ETEC522’s Pitch Pool

ETEC 522’s “Pitch Pool”

With respect to ETEC 522, the brilliant part of the 12-minute pitch is that they amount to perfect learning objects. They are condensed venture diamonds with all their important facets on display. From a due diligence perspective therefore, every single facet is an opportunity for further scrutiny – is it real or is it actually flawed

With this in mind your instructors have assembled a “pitch pool” of real-world 12-minute educational venture pitches as learning resources for this course. These pitches have been acquired from ventures representing many dimensions of the learning technology marketplace, collectively providing a unique, fascinating and enormously authentic window into the universe you are studying. Like Reality TV, shows that depict real people in real (though sometimes implausible situations), these are real people exposing the souls of their ventures (and themselves) for your edification and viewing pleasure. Some are new, some are older. Enjoy them and pay close attention to what they say.

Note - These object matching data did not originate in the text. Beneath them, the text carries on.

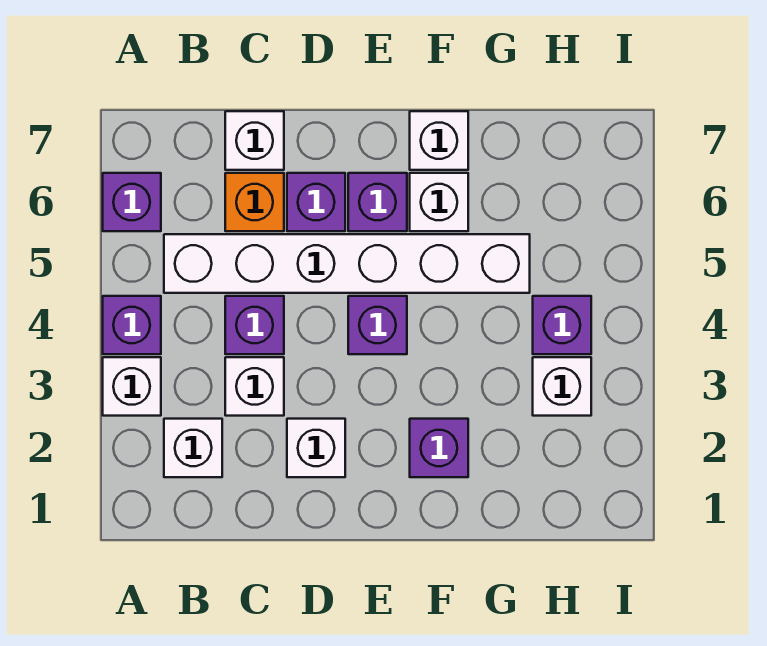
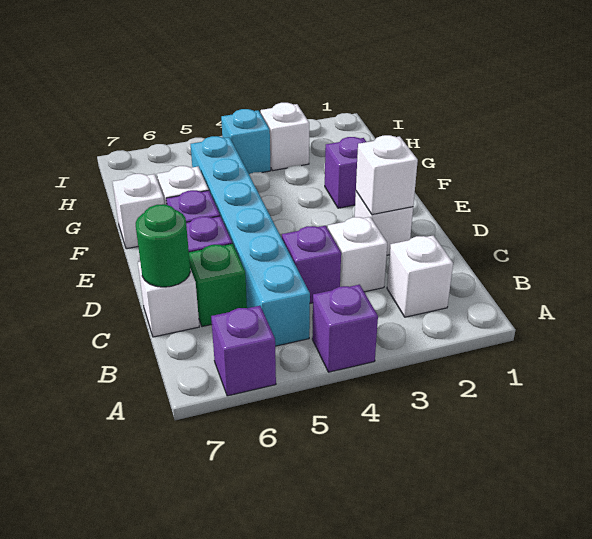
white brick A3 level 1 -> white brick D2 level 2
white brick B5:G5 level 1 -> cyan brick B5:G5 level 1
orange brick C6 level 1 -> green brick C6 level 1
none -> green round brick C7 level 2
purple brick E4 level 1 -> none
purple brick H4 level 1 -> cyan brick H4 level 1

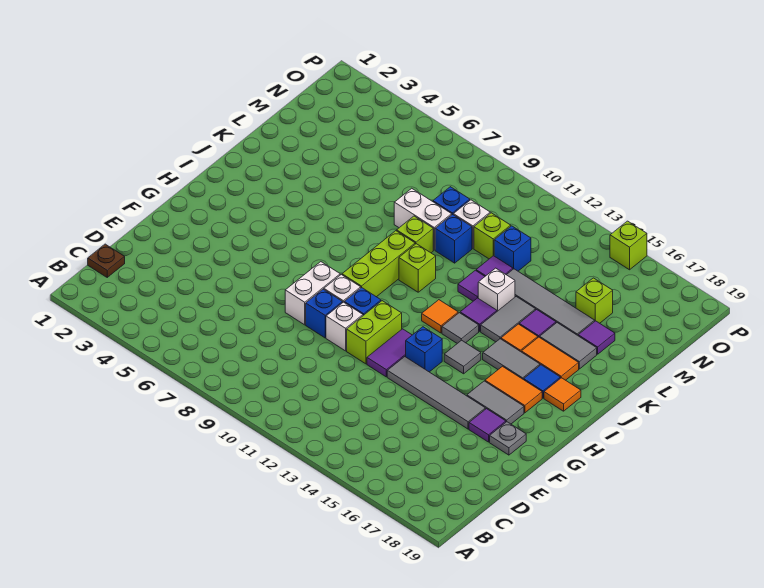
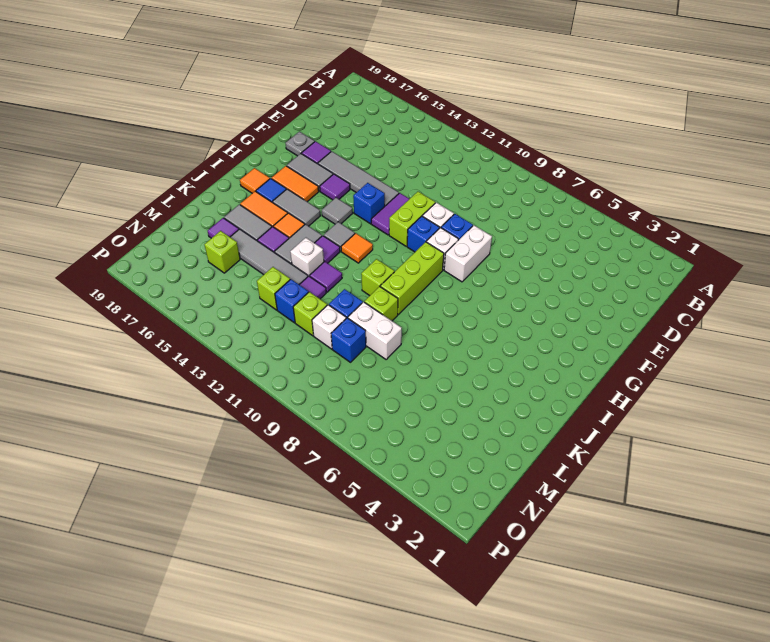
brown plate C1 level 1 -> none
none -> purple tile G15 level 1
lime brick P15 level 1 -> lime brick M13 level 1

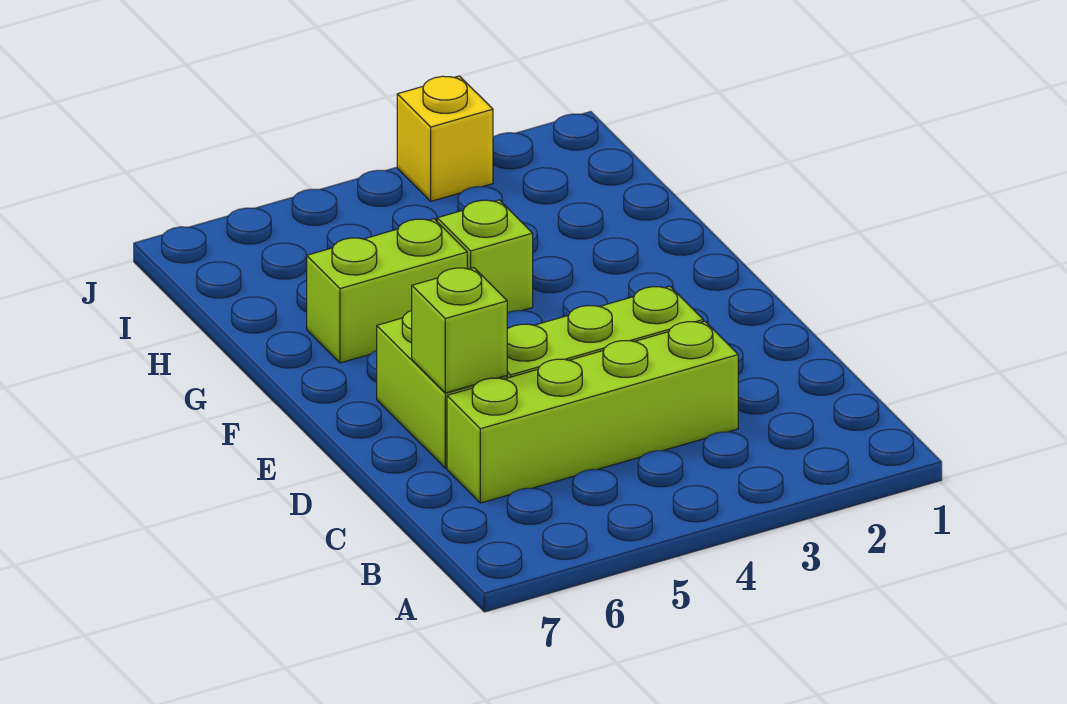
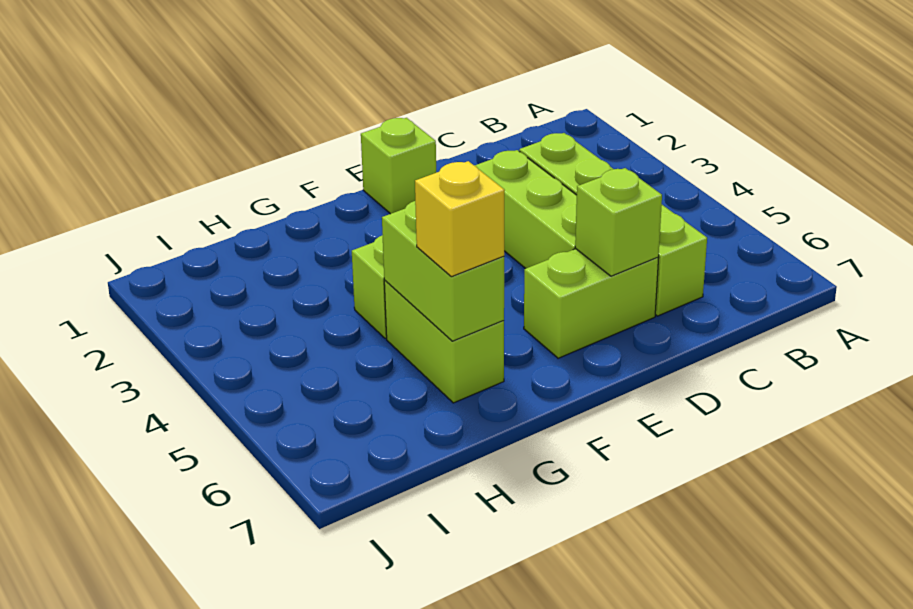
none -> lime brick E1 level 1
none -> lime brick G5:G6 level 2
yellow brick J3 level 1 -> yellow brick G6 level 3

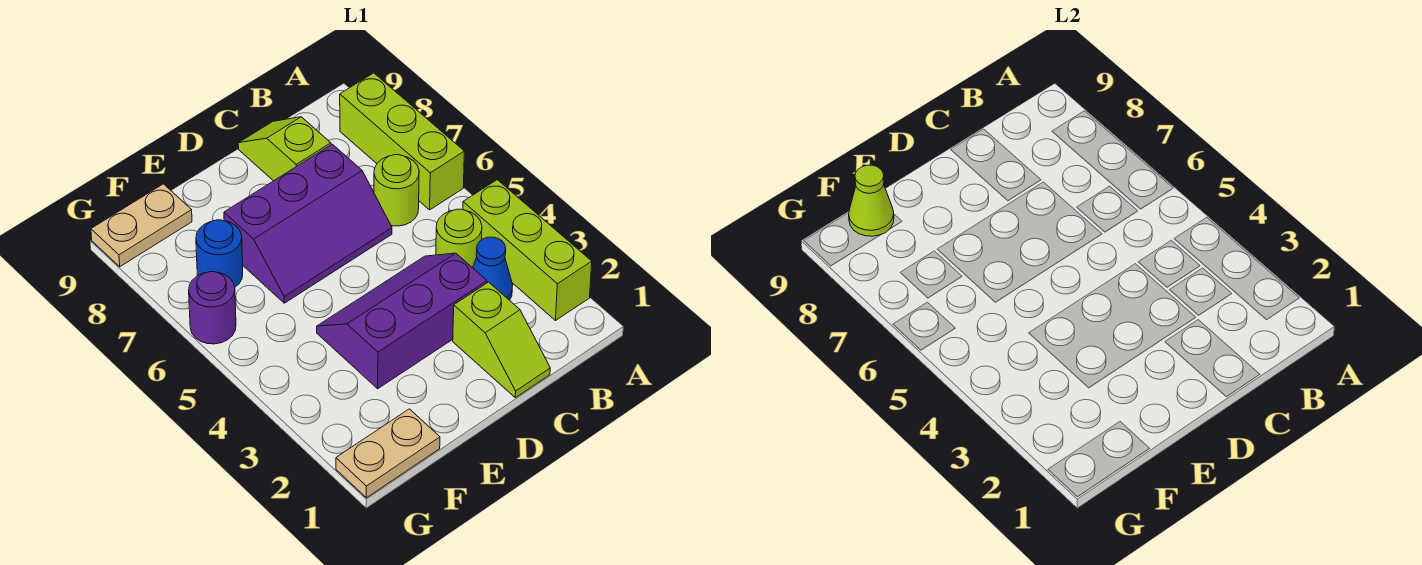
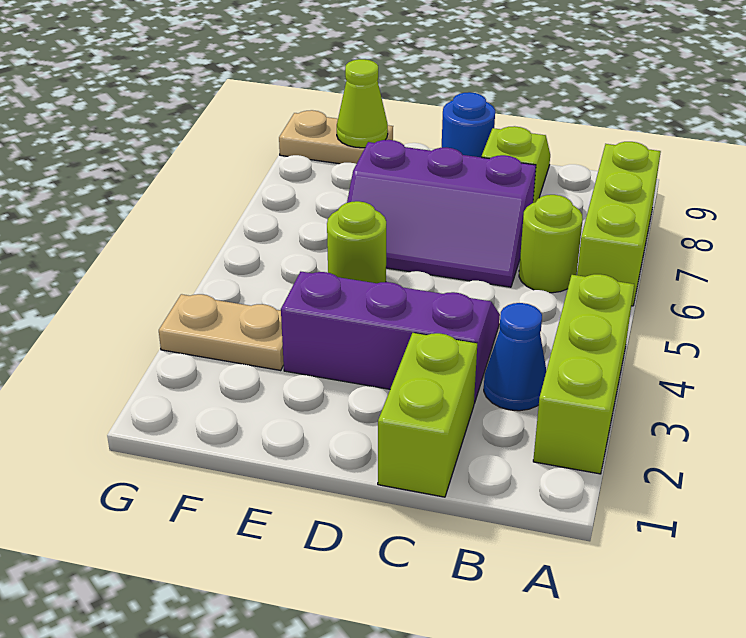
lime round brick B4 level 1 -> lime round brick E5 level 1
lime slope C1:C2 level 1 top 2 -> lime brick C1:C2 level 1
tan plate F1:G1 level 1 -> tan plate F3:G3 level 1
blue round brick F7 level 1 -> blue round brick D9 level 1
purple round brick G6 level 1 -> none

This year, the pitch pool may contain more than one presentation on the same company. One of our objectives was to show you how companies grow, change – perhaps struggle – over time. For “second” pitches, we allowed the presenters to give you a “customer” pitch – the kind where you are facing the executives of a major corporation and get less than 15 minutes, as the executive of your own company, to convince them to buy into your vision (and give you the big deal you’ve worked so hard for). In other cases, the CEO was interviewed by one of us.

Successful companies often go through rough patches in the early days (and these are all early-stage companies or new organizational ventures) so letting you see the trauma, the shifts in direction and the (hopeful) take-off into positive earnings of these firms is a big part of what we’re trying to do with the pitch pool.

An “investor” presentation like this typically follows these rules:

  • A maximum of 12 minutes in length
  • Covers the opportunity or gap in the market the company is trying to fill
  • Discusses the products or services the company is filling that gap with
  • Explains why someone will buy from the company
  • Tells you where the buyers are to be found and which subset the company will go after
  • Describes the business credibility of the company’s leaders and advisors
  • Discusses competitors the company faces
  • Talks about partnerships the company may need
  • Explains what the investment proposition is, i.e. the financials of the company and how much the investment will return, when and how.

Some of the CEOs were uncomfortable discussing financial data about their company for the purposes of our course, so we let them skip that part of their presentation if they wanted to.

We chose many of the presenters from New Media BC, the industry association that looks after British Columbia companies in the learning technologies sector, because the diversity of that community gave us enough examples to choose from.

Each of the pitch pool entries has a video segment, showing you the person giving the presentation and, in a few cases, their presentation slides side by side.  There are also a couple of interviews in the pitch pool that discuss organizational ventures in public sector organizations such as universities. These would be considered primarily intrapreneurial ventures.